=== Text passage ===

Document Type

Article

Publication Date

2025

DOI

10.3390/make7040116

Publication Title

Machine Learning & Knowledge Extraction

Volume

7

Issue

4

Pages

116

Abstract

(1) Background: Comprehensive conceptual models can result in complex artifacts, consisting of many concepts that interact through multiple mechanisms. This complexity can be acceptable and even expected when generating rich models, for instance to support ensuing analyses that find central concepts or decompose models into parts that can be managed by different actors. However, complexity can become a barrier when the conceptual model is used directly by individuals. A ‘transparent’ model can support learning among stakeholders (e.g., in group model building) and it can motivate the adoption of specific interventions (i.e., using a model as evidence base). Although advances in graph-to-text generation with Large Language Models (LLMs) have made it possible to transform conceptual models into textual reports consisting of coherent and faithful paragraphs, turning a large conceptual model into a very lengthy report would only displace the challenge. (2) Methods: We experimentally examine the implications of two possible approaches: asking the text generator to simplify the model, either via abstractive (LLMs) or extractive summarization, or simplifying the model through graph algorithms and then generating the complete text. (3) Results: We find that the two approaches have similar scores on text-based evaluation metrics including readability and overlap scores (ROUGE, BLEU, Meteor), but faithfulness can be lower when the text generator decides on what is an interesting fact and is tasked with creating a story. These automated metrics capture textual properties, but they do not assess actual user comprehension, which would require an experimental study with human readers. (4) Conclusions: Our results suggest that graph algorithms may be preferable to support modelers in scientific translations from models to text while minimizing hallucinations.

===

**What you need to do**:
A. Answer each question from the abstract on conceptual models:
(i) What DOI is given?
(ii) Which three overlap scores are named?
(iii) What do the conclusions say may be preferable?
B. Pick up the abstract on conceptual models after its last sentence and continue it.
You do not need the lines for this.

=== Listed entries ===

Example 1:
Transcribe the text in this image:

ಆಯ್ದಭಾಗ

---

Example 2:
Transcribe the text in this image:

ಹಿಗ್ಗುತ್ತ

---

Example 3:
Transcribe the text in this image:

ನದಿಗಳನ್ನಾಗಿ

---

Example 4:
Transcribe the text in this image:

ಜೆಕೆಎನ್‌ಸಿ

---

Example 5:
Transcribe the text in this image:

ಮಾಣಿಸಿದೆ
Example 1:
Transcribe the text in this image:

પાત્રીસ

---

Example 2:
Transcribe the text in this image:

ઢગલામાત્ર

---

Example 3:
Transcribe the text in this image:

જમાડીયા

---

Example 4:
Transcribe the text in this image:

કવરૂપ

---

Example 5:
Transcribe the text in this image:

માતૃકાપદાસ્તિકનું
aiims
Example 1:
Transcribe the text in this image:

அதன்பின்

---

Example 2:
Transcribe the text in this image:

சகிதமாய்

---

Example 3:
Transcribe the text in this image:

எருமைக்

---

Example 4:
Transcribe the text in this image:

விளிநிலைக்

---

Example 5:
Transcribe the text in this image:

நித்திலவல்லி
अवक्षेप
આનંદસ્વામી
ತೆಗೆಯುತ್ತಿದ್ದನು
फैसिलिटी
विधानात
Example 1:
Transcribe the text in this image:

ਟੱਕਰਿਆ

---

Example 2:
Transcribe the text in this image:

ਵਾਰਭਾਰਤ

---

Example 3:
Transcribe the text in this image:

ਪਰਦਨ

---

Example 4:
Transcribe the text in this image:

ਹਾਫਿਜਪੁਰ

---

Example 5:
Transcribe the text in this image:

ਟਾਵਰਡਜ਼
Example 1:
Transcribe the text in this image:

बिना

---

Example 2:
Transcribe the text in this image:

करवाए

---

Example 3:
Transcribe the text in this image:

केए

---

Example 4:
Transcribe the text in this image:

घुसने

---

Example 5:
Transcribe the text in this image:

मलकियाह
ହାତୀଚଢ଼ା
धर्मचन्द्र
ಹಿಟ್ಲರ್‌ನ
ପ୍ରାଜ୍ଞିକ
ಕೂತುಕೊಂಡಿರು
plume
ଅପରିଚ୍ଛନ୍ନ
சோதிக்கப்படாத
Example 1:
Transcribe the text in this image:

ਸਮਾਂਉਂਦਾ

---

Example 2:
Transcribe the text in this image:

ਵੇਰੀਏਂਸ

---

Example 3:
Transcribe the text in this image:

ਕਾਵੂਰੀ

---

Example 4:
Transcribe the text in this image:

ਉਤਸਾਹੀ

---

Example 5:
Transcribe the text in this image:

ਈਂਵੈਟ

===

**Your responses**:
A.
(i) 10.3390/make7040116
(ii) ROUGE, BLEU and Meteor
(iii) Graph algorithms

B.
Rights

© 2025 by the authors.

This article is an open access article distributed under the terms and conditions of the Creative Commons Attribution 4.0 International (CC BY 4.0) License.

Data Availability

Article states: "Our source code is provided on an open third-party repository at https://osf.io/whqkd, accessed on 26 September 2025."

Original Publication Citation

Gandee, T. J., & Giabbanelli, P. J. (2025). Faithful narratives from complex conceptual models: Should modelers or large language models simplify causal maps? Machine Learning & Knowledge Extraction, 7(4), Article 116. https://doi.org/10.3390/make7040116

ORCID

0000-0001-6816-355X (Giabbanelli)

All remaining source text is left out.